There will be many Mozart highlights before his 250th birthday celebration is done this year, but it's hard to imagine a more apt tribute to his genius than The Marriage of Figaro, which opened at the Sarasota Opera on Saturday night. It was delightfully sung and acted, and a pleasure to look at.
No doubt benefiting from Sarasota's longer-than-average rehearsal period, the cast is a true ensemble, with characters relating to each other in meaningful, individualistic ways, no matter how absurd and madcap the comedy becomes.
A sense of intimate humanity is established in the opening scene, as the valet Figaro, played by Bojan Knezevic, does his measuring of the bedroom, playfully supervised by his betrothed, the maid Susanna, played by Serena Benedetti. Right away, it is clear that these two are more than the sum of their parts.
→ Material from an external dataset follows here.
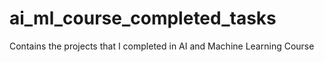 # ai_ml_course_completed_tasks
 Contains the projects that I completed in AI and Machine Learning Course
Individually, he is a perfectly serviceable bass-baritone, and she is the requisite bright-sounding soprano, but together, they have compelling, lovable chemistry at work.
Figaro has two of Mozart's greatest female characters - they push against the limits of 18th century society - and the relationship between Susanna and the Countess is thrillingly brought to life by Benedetti and Adrienne Danrich, whose voices blend beautifully.
Danrich's performance of the aria "Dove sono" is meltingly tender in its high, floating vulnerability, but a vein of iron also runs through it, reflecting the Countess' anger at her unfeeling husband. It's a classic diva moment, the expression of a strong woman imprisoned by her role.
One aspect of the opera shortchanged in Pat Diamond's staging is the daring political implications of Mozart's score and Lorenzo da Ponte's libretto. The struggle between Figaro and his master, the Count, can be seen as a metaphor for the French Revolution. But the production, which sticks closely to tradition, never finds a way to dramatize the class conflict beyond poking fun at it.
Constantinos Yiannoudes' Count is powerfully sung, but there's more buffoonery than menace to him (a lightweight impression not helped by an ill-fitting wig). Layna Chianakas, in the pants role of the page Cherubino, has a big voice, with a touch of huskiness that only enhances his blushing aria to women.
Jeffrey Tucker is elaborately, amusingly insincere as Bartolo, and his fast-paced aria "La vendetta" is a bravura comic turn. Rolando Sanz's Basilio is finely sung. Amanda Ingram portrays Marcellina, Bartolo's housekeeper who sets off the hilarious recognition scene when Figaro learns who his parents are.
Anthony Barrese conducted an orchestra of about 25 players, including a harpsichord that was amplified and sometimes sounded too loud. He may have taken the overture faster and less flexibly than is optimum, but Mozart's amazing score was well represented throughout the evening.
J. Michael Wingfield's scenic design is simple and uncluttered, with just enough colorful decoration - a bright red curtain here, a sentimental wall painting there - to give the castle some warmth.
Figaro takes stamina - it runs almost four hours, with two intermissions - and the energy level flagged in the final act in a blue-green garden. Figaro's famous aria on the trouble with women, his cuckold horn gestures wittily echoed by French horns, was a bit dull.